At the conference, Ben Green announced a result of Schoen implying a subexponential bound of 1/2^{2^{\sqrt{\log 1/\epsilon}}}.

The proof begins with the standard step of applying a theorem of Ruzsa to find a subset A\subseteq \mathbb{F}_2^n such that |A| \geq \epsilon^{O(1)} 2^n, and F on A is a “Freiman 16-homomorphism,” meaning that for every 32 elements of A such that

a_1 + \cdots + a_{16} = a_{17} + \cdots + a_{32}

we have

F(a_1) + \cdots + F(a_{16}) = F(a_{17}) + \cdots + F(a_{32})

The choice of 16 is just whatever makes the rest of the proof work. The theorem of Ruzsa works for any arbitrarily large constant. Then we consider the set B := 8A of all the elements that can written as a_1 + \cdots + a_8 with a_i \in A, and we define a function F' on 8A by setting

F'(a_1 + \cdots + a_8) := F(a_1) + \cdots + F(a_8)

which is a well-posed definition because F is a Freiman 16-homomorphism. (It would have been sufficient if F had been an 8-homomorphism.) Note that for every b_1,b_2,b_3,b_4 \in B such that b_1 + b_2 = b_3 + b_4 we have

F'(b_1) + F'(b_2) = F'(b_3) + F'(b_4)

Now the result of Schoen implies that if A is a subset of \mathbb {F}_2^n of size 2^n/K, then there is a subspace V of dimension n - 2^{O(\sqrt {\log K})} such that V is entirely contained in 8A.

Previously, it was known how to get a subspace of dimension n - \tilde O(K), by adapting a technique of Chang (see this survey paper).

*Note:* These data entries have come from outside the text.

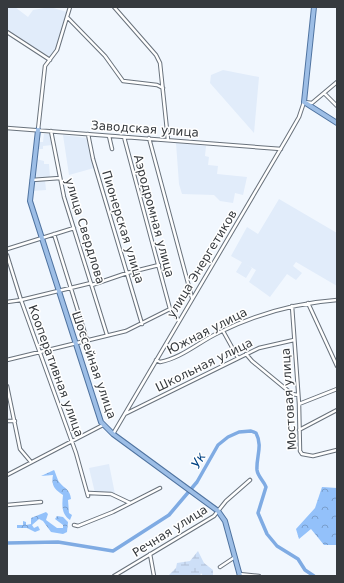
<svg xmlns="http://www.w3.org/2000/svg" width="344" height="583" viewBox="0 0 344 583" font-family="'DejaVu Sans',sans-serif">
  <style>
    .built { fill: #e1ecfa }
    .forest { fill: url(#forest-crowns) }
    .wetland { fill: url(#wetland-marsh) }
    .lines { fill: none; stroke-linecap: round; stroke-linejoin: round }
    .river { stroke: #7fabe3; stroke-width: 3.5 }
    .minor-casing { stroke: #69727c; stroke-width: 4.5 }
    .major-casing { stroke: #4f73a0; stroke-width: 6 }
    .minor { stroke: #fff; stroke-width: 2.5 }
    .major { stroke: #9dbee6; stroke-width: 4 }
    .labels { text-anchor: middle; stroke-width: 3; stroke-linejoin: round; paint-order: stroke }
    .street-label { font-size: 12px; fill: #363a3e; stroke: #fff }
    .water-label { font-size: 13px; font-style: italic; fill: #004283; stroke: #fff }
  </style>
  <defs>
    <pattern id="forest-crowns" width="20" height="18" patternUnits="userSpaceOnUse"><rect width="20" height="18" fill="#93c1fa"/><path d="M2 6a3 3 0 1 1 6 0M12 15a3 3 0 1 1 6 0" fill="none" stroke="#799ecc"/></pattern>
    <pattern id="wetland-marsh" width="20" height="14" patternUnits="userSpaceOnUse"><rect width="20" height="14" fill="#cddff7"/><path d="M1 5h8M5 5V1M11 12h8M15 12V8" fill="none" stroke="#b1c0d5"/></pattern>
  </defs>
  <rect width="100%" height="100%" fill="#f1f7fe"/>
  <path class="built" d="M7,7H15L28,17L33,10L50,7L67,12L58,44L51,58L7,30Z
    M223,70L259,77L254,133L210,83L211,75Z
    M44,134H51L52,145L43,146V149H38L39,142H43Z
    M63,135L87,138L94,168L69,175Z
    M176,143L206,146L205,156L209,157L208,165L218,166L217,174L247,177L243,195L235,193L233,203L220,201L214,195L182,194L179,184Z
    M36,159L44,161V164H49L50,177L33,178Z
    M33,180H45L46,190L32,191Z
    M279,199L337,233V286L296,262L293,266L302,273L296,280L287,274L270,297L249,282L256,270L231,256L247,227L258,234Z
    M242,262L252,268L246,278L236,272Z
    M109,464L115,494L95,493L89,468Z"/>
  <path class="forest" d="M54,470C56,473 57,480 60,483C65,489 70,489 71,499L68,500L69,513L72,515L70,520C61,514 62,504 63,495C54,489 51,485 53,475L41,476Z
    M322,487L337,488V545H324L311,529L299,539L296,529L315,508Z
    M46,512L48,514L46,520L57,528H63V525L55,519L57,516L63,517L68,522L67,532L63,534L51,532L43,521L39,519L32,525L34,528L38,526L40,530L35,532L27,528H17V525H23V521L26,522V525L31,524V518Z"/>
  <path class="wetland" d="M198,551L204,563L213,570V576H203L201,573L200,576H168L176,568L177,563L190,561Z"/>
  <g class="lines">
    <path class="river" d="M7,543L58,542L113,551L169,515L197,482L218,445L228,437L239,432L251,431L256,433C263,446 256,457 257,470C258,477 264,481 266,487L258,513L267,534L277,546L298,559L305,570L314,576"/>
    <g class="minor-casing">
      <path id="minor" d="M114,7L156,55L160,63L168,140
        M67,17L105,56L123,81L157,85L163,88
        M7,32L50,60
        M324,93L337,106
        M7,128L281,149
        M38,130L45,66L57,50L70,7
        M51,131L64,197L107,335
        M88,134L93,159L142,324
        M109,136L112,149
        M124,137L170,309L179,321
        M149,138L192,298
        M32,180L60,178
        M54,234L87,340
        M7,249L74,228
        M7,255L21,300L76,453L88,496
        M92,285L127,273L159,265
        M7,302L21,300L91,283
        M308,303L337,366
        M292,306L299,404L300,451L302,454L313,456L337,450
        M223,331L238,358
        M246,354L252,361L292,394L298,395
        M7,360L126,331L170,309
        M156,360L160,362C182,358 200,341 220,332C257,314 295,303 337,300
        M7,386L20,449L31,462
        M299,404L337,389
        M125,414L259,348L294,340
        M7,421H15
        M299,430L337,410
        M113,434L287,138L299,117L304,102L312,103L337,82
        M7,475L103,425
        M89,493L111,494L130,503
        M7,505L41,502
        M74,525L78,526L113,512L160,488
        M150,554L154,576
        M220,567L235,557
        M239,574L259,576
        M114,576L214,516L226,501L250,480"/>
    </g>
    <g class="major-casing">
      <path id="major" d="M314,7L304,102L337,123
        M38,130L30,201L101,422L113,434L218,511L225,521L240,576"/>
    </g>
    <use href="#minor" class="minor"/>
    <use href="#major" class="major"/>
  </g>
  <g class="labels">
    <g class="street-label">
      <text transform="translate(145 129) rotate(4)" y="4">Заводская улица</text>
      <text transform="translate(154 216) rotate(75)" y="4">Аэродромная улица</text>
      <text transform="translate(123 227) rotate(73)" y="4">Пионерская улица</text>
      <text transform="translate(85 231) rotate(73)" y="4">улица Свердлова</text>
      <text transform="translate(202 264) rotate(-59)" y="4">улица Энергетиков</text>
      <text transform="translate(207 331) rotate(-27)" y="4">Южная улица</text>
      <text transform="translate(94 365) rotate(71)" y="4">Шоссейная улица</text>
      <text transform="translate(204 365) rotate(-26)" y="4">Школьная улица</text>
      <text transform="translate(56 371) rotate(70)" y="4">Кооперативная улица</text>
      <text transform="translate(289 399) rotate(-94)" y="4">Мостовая улица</text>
      <text transform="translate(170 531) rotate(-32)" y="4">Речная улица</text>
    </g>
    <g class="water-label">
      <text transform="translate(198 460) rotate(-60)" y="5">Ук</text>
    </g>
  </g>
  <rect width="344" height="583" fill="none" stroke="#363a3e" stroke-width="16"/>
</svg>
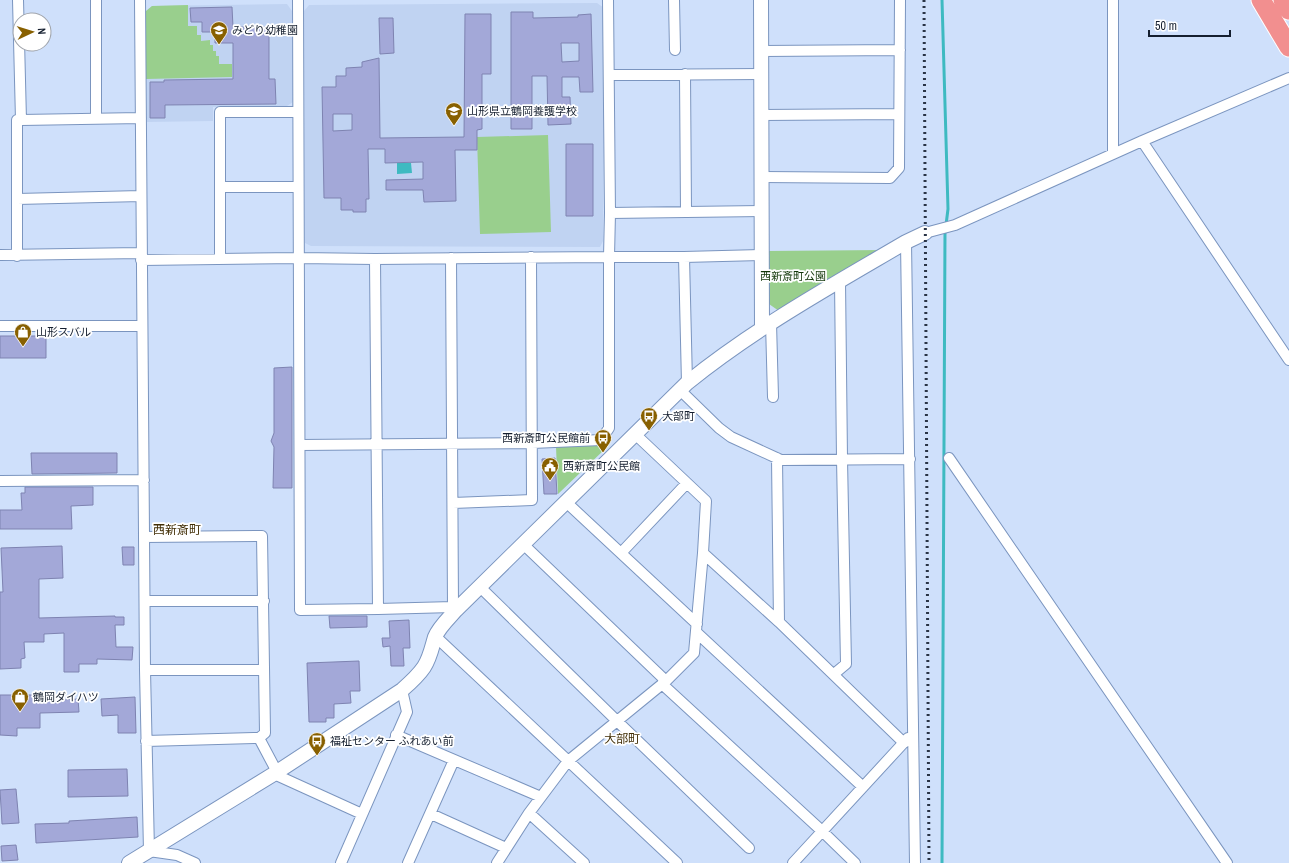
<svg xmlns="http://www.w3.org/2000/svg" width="1289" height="863" viewBox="0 0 1289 863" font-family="'Archivo Narrow','Noto Sans JP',sans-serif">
	<rect width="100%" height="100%" fill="#cfe0fb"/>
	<path fill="#c0d3f2" d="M597,3L604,8L603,241L600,247L311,246L305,243L304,11L309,5Z
		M287,4L292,11L293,102L287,106L213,107V121L147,122L146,11L152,6Z"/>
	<path fill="#99cf8d" d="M188,5V26H197V35H201V41L210,40V45H213V51H216V56H219V64H232V77L146,79V11L152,6Z
		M548,135L551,232L480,234L477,137Z
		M884,250L779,311L769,304L767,251Z
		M597,445L604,450L558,494L556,447Z"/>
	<path fill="#3ebac1" d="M397,163H411L412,173L397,174Z"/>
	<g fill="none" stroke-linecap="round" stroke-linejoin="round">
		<path stroke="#3ebac1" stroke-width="3" d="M942,863L945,233L948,209L942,0"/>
	</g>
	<path fill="#a3a8d8" stroke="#7e83b1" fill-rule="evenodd" d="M232,7L233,27H266V28H269V79H275L276,104L165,105V118H150V82H164V80L233,79V43H215V32H202V22H191L190,8Z
		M511,12H533V18L578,17V15L591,14L593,92H580L579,77H562V97H570L571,124L548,125L547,76H532V129H511ZM561,43H579V61L562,62Z
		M465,14H491V74H482V129L477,130V150H455L456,201L424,202L423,190H386V180L423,179V162L385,163V149H368L369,199H366V212H353V210H341V198H324L322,87H336V76H346V68L362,67V62L379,58L380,138L464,137ZM333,114H352V130L333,131Z
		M379,18H393L394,53L380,54Z
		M566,144H593V216H566Z
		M0,336H46V358H0Z
		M292,367V488H273L274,447L271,441L274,433V368Z
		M31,453H117V473L32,474Z
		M555,458L557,494H544L542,459Z
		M25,487H93V505L71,506L72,529H0V510H22L21,493H25Z
		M62,546L63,578L39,579V618L115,616V617H124V625H115L116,647H133L132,660L97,659V664H79V672H64V633L44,634V642H24L25,658L21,659V668L0,669V592H3L1,548Z
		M122,547H134V565H123Z
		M329,616H367V627L330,628Z
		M409,620L410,648H403L404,666H391L390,646L383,647L382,638H390L389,621Z
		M359,661L360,691H350L351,703L334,704V718H326V722H309L307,663Z
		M0,695H40V701L78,699L79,712L40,713V728H17V736L0,735Z
		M135,697L136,733H118V715L102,716L101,699Z
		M127,769L128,796L68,797V770Z
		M16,789L19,823L2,824L0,790Z
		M137,817L138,837L36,843L35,824L69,823V821Z
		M16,845L18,860L2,861L1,846Z"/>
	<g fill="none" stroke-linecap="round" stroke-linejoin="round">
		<g stroke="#7b95bf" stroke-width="12">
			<path id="street" d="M96,0V119
				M140,0L145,670L149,851L177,855L195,863
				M298,0L300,610L378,609L453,607
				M674,0L675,50
				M761,51L900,50
				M685,74L686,212
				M609,75L762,74
				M762,115L899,114
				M21,120L141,118
				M1142,141L1289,360
				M1113,154V0
				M762,177L890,178L899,168L900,0
				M220,187H298
				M17,199L141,196
				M610,213L762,211
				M925,233L955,225L1142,141L1289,78
				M906,242L915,863
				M0,255L141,253
				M17,256V120H21L18,0
				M684,257L687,383
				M451,258L453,607L456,610
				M220,259V112H298
				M375,259L378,609
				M141,260L299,258L375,259L609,257H684L761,255
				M771,323L773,397
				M0,326H142
				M680,390L719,428L731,437L781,460L910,459
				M300,445L532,443L601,440L609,428V257L610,213L608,0
				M777,458L779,622
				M949,458L1227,863
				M0,481L144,480
				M566,502L697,624
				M453,503L532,500L531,257
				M144,537L262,536L265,733L259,738H254L146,741
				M523,544L666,681
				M621,553L687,483
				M703,553L779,622L904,743
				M480,587L617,721L749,848
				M145,601H264
				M696,632L863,787
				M435,636L677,863
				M145,670H264
				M834,674L846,664L842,459L840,281
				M662,684L822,831L855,863
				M396,735L541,797
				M259,738L277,772
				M274,774L362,814
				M529,813L584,863
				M431,814L506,848
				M341,863L407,712L402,690
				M408,863L454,760
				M497,863L529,813L568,761L666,681L694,653L703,553L706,501L635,434
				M793,863L908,738"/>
		</g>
		<g stroke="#7b95bf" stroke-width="16">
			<path id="secondary" d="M761,0L762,328
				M129,863L277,772L402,690C410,683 418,676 424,667C430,658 432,647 435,637C439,627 449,618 456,610L687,383C755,328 831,286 906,242L925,233"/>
		</g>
		<g stroke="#fff" stroke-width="21">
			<path id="highway" d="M1261,0L1289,47
				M1283,0L1289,10"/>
		</g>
		<use href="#street" stroke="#fff" stroke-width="10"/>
		<use href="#secondary" stroke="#fff" stroke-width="14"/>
		<use href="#highway" stroke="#f28f8f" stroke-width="19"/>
		<path stroke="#293345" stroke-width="3" stroke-dasharray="2 4" stroke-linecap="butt" d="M924,0L929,863"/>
	</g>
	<defs>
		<g id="school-pin" transform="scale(0.9)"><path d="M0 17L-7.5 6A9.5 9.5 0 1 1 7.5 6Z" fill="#886000" stroke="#fff"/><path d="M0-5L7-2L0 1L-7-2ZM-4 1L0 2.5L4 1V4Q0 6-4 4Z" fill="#fff"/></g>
		<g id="shop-pin" transform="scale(0.9)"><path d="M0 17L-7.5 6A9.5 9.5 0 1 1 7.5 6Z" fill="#886000" stroke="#fff"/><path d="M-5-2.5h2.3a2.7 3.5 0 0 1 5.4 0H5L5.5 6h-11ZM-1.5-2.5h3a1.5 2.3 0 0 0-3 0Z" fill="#fff"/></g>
		<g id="bus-pin" transform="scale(0.9)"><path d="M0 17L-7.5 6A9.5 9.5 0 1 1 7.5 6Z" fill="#886000" stroke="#fff"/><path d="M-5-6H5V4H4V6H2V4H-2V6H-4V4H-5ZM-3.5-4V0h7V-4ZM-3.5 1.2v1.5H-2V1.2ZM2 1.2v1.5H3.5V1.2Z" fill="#fff"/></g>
		<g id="civic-pin" transform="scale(0.9)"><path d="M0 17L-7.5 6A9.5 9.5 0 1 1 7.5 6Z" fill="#886000" stroke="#fff"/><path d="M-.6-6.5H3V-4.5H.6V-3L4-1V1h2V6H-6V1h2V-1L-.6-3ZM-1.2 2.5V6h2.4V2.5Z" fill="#fff"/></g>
	</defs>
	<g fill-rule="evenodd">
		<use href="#school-pin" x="219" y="30"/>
		<use href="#school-pin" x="454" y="111"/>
		<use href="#shop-pin" x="23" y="332"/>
		<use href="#bus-pin" x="649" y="416"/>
		<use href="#bus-pin" x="603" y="438"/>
		<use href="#civic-pin" x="550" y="466"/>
		<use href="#shop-pin" x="20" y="697"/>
		<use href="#bus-pin" x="317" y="741"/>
	</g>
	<g text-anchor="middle" stroke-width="3.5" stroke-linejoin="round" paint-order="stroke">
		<g font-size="11" fill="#151f2f" stroke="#fff" text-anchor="start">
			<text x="232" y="34">みどり幼稚園</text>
			<text x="467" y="115">山形県立鶴岡養護学校</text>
			<text x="36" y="336">山形スバル</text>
			<text x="662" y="420">大部町</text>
			<text x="590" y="442" text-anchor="end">西新斎町公民館前</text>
			<text x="563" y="470">西新斎町公民館</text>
			<text x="33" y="701">鶴岡ダイハツ</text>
			<text x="330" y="745">福祉センター ふれあい前</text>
		</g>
		<g font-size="11" fill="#123609" stroke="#fff">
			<text x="793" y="280">西新斎町公園</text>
		</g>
		<g font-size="12" fill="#412e06" stroke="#fff">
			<text x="177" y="534">西新斎町</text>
			<text x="622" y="743">大部町</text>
		</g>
	</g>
	<g transform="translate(32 32) rotate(86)"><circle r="19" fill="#ffffff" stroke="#a1a5ac"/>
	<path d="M0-3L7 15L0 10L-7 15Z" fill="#886000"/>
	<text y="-6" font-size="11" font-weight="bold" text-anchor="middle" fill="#151f2f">N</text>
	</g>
	<path d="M1149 30v6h81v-6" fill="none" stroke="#151f2f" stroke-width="2"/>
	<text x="1155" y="30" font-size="12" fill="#151f2f" stroke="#ffffff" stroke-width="3" paint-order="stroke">50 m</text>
</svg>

Note that F' is now a linear map on V, and that it agrees with F on V. (I cannot reconstruct how this last step follows, however — maybe that claim is that F agrees with F' on a poly(\epsilon) fraction of elements of V? ) It now just remains to extend, arbitrarily, F' to a linear map over the entire space.

Survey on Hardness of Approximation

In 2004 I wrote a survey on hardness of approximation as a book chapter for a book on approximation algorithm. I have just prepared a revised version for a new edition of the book.

While it would have been preferable to rethink the organization and start from scratch, because of time constraints I was only able to add sections on integrality gaps and on unique games, and to add references to more recent work (e.g. the combinatorial proof of the PCP theorem, the new 2-query PCPs, the tight results on minimizing congestion in directed networks, and so on).

If your (or your friend’s) important results are not cited, do let me know. The deadline to submit the chapter has long passed, but the threats from the editor haven’t yet escalated to the point where I feel that I have to submit it or else.